MWE

I have a dataset with a bit more than 1 Mio rows, containing several 100 TimeSeries. Here a simplified MWE of this data:

import pandas as pd

df = pd.DataFrame({"dtime":["2022-01-01", "2022-01-02", "2022-01-03", "2022-01-01", "2022-01-02", "2022-01-03",
                           "2022-01-01", "2022-01-02", "2022-01-03","2022-01-01", "2022-01-02", "2022-01-03"],
                   "Type":["A","A","A","B","B","B","C","C","C","D","D","D"],
                   "Value":[1,2,3,4,6,8,1,5,8,3,1,2]})

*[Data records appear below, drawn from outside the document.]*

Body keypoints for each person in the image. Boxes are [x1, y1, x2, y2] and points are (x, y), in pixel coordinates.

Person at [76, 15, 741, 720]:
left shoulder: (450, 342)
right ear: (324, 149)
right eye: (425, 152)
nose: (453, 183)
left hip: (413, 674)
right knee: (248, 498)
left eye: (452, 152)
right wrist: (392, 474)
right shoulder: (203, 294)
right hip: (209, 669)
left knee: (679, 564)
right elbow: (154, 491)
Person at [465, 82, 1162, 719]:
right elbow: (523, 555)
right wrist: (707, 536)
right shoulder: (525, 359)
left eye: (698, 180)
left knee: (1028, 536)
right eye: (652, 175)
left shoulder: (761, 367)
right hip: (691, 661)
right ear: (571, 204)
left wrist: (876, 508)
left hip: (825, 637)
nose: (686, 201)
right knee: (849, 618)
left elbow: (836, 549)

 ---- ------------ -------- --------- 
|    | dtime      | Type   |   Value |
|---- ------------ -------- ---------|
|  0 | 2022-01-01 | A      |       1 |
|  1 | 2022-01-02 | A      |       2 |
|  2 | 2022-01-03 | A      |       3 |
|  3 | 2022-01-01 | B      |       4 |
|  4 | 2022-01-02 | B      |       6 |
|  5 | 2022-01-03 | B      |       8 |
|  6 | 2022-01-01 | C      |       1 |
|  7 | 2022-01-02 | C      |       5 |
|  8 | 2022-01-03 | C      |       8 |
|  9 | 2022-01-01 | D      |       3 |
| 10 | 2022-01-02 | D      |       1 |
| 11 | 2022-01-03 | D      |       2 |
 ---- ------------ -------- ---------

Type represents the TimeSeries-Group, so A is one TimeSerie, B another and so on.

Goal

I want to train a multi dimensional TimeSeries-NN (like provided by the unit8-dartspackage).

from darts.models import NBEATSModel
model = NBEATSModel(input_chunk_length=50, output_chunk_length=50, n_epochs=25)
model.fit([train1, train2, train3, train4])

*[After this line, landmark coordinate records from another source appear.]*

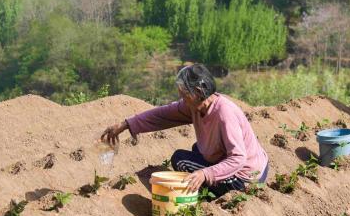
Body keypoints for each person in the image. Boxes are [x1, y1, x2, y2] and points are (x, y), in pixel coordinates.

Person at [101, 64, 269, 197]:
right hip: (256, 164)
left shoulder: (224, 114)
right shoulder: (196, 106)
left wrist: (205, 174)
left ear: (197, 92)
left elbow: (238, 158)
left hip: (246, 177)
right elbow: (162, 115)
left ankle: (201, 197)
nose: (181, 99)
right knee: (199, 148)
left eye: (184, 95)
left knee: (180, 160)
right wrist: (126, 125)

For this I need the Type separated and converted into TimeSeries format and finally split into train/test. Like this:

from darts import TimeSeries

split_date = "2022-01-02"

series1 = TimeSeries.from_dataframe(df[df["Type"] == "A"], "dtime", "Value", freq="D", fillna_value=0)
series2 = TimeSeries.from_dataframe(df[df["Type"] == "B"], "dtime", "Value", freq="D", fillna_value=0)
series3 = TimeSeries.from_dataframe(df[df["Type"] == "C"], "dtime", "Value", freq="D", fillna_value=0)
series4 = TimeSeries.from_dataframe(df[df["Type"] == "D"], "dtime", "Value", freq="D", fillna_value=0)
train1, val1 = series1.split_before(pd.Timestamp(split_date))
train2, val2 = series2.split_before(pd.Timestamp(split_date))
train3, val3 = series3.split_before(pd.Timestamp(split_date))
train4, val4 = series4.split_before(pd.Timestamp(split_date))

But as the real world data has way more than 4 Type to do this procedure manually would be an overkill and so I'm looking for a solution with a loop or a function.

And additionally to the sequentiel series, train and test TimeSeries I want to create a list containing each trainX name like:

ts_list = [train1, train2, train3, train4]

Does somebody has an idea how I can do this? I'm happy for any proposal.

CodePudding user response：

Did you tried to use a groupby over Type column in a loop :

train_list = []
for type, group in df.groupby('Type'):
    series = TimeSeries.from_dataframe(group, "dtime", "Value", freq="D", fillna_value=0)
    train, val = series.split_before(pd.Timestamp(split_date))
    train_list.append(train)

But, with a lot of data it could becomes computively expensive to use loop with Pandas. So maybe a better solution can be found (using other tools like spark for exemple).

CodePudding user response：

The answer given above looks good. I would add that before implementing this, you should probably ask yourself whether:

You want to model your data using one time series per group. In this case, the proposed option looping over groups looks good. You should probably use this representation if the groups representing distinct "observations" of some the same underlying phenomenon (e.g., heart rate series of two distinct patients).
You want to model your data using one time series for all groups, where each group make one dimension of this (multivariate) time series. You should use this when each of the group represent a distinct dimension making up an observation (e.g., heart rate and blood pressure of a single patient). In this latter case, you should transform the dataframe to have the groups in separate columns, and call TimeSeries.from_dataframe() only once.